■ Description of the task: Go over the entries below line by line, copying each one that contains the word "PodSecurityContext".

(Collected data)
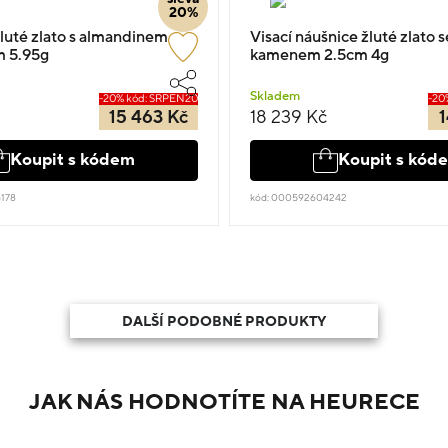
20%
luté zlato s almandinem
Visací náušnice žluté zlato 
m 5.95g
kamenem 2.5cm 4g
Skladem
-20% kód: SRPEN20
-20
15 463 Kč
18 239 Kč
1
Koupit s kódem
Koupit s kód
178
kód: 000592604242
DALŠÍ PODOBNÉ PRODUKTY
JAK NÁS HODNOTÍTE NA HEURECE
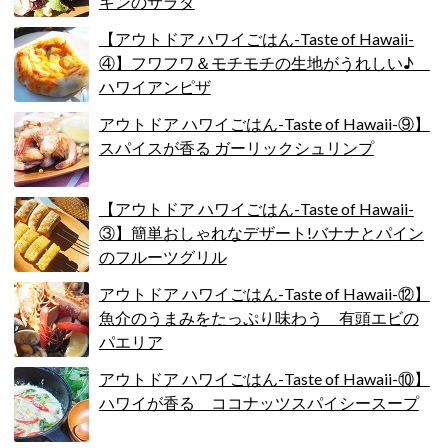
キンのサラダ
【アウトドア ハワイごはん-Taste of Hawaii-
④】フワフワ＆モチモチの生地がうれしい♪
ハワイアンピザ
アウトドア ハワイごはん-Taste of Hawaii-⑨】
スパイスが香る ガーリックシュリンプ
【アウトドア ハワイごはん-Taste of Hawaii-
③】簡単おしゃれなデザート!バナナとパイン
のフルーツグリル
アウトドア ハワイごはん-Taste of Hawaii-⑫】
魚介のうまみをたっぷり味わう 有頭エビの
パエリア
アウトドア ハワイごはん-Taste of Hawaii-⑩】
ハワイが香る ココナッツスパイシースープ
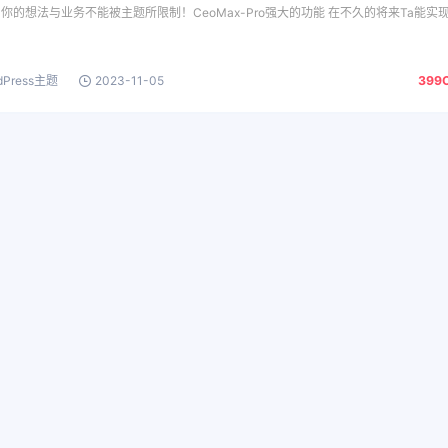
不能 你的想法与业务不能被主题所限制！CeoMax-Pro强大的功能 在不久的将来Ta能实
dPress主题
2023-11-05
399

==

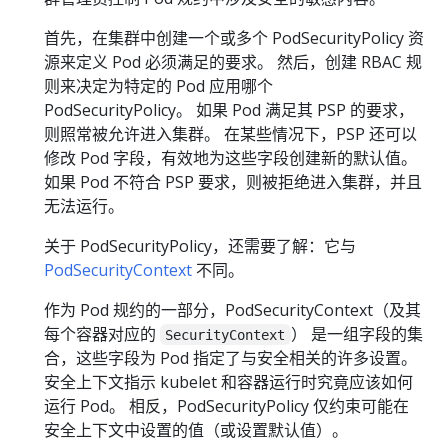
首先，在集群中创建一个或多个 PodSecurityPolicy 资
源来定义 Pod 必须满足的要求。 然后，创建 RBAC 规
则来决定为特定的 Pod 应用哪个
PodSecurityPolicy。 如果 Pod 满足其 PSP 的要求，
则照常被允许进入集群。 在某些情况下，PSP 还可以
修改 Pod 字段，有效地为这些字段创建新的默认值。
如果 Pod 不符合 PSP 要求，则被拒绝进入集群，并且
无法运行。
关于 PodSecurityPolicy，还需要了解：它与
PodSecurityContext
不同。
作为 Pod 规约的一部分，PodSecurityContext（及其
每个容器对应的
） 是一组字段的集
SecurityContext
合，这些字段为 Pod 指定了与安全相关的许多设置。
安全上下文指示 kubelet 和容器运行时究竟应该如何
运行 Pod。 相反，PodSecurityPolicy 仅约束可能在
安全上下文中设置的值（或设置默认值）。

■ Expected output:
PodSecurityContext
作为 Pod 规约的一部分，PodSecurityContext（及其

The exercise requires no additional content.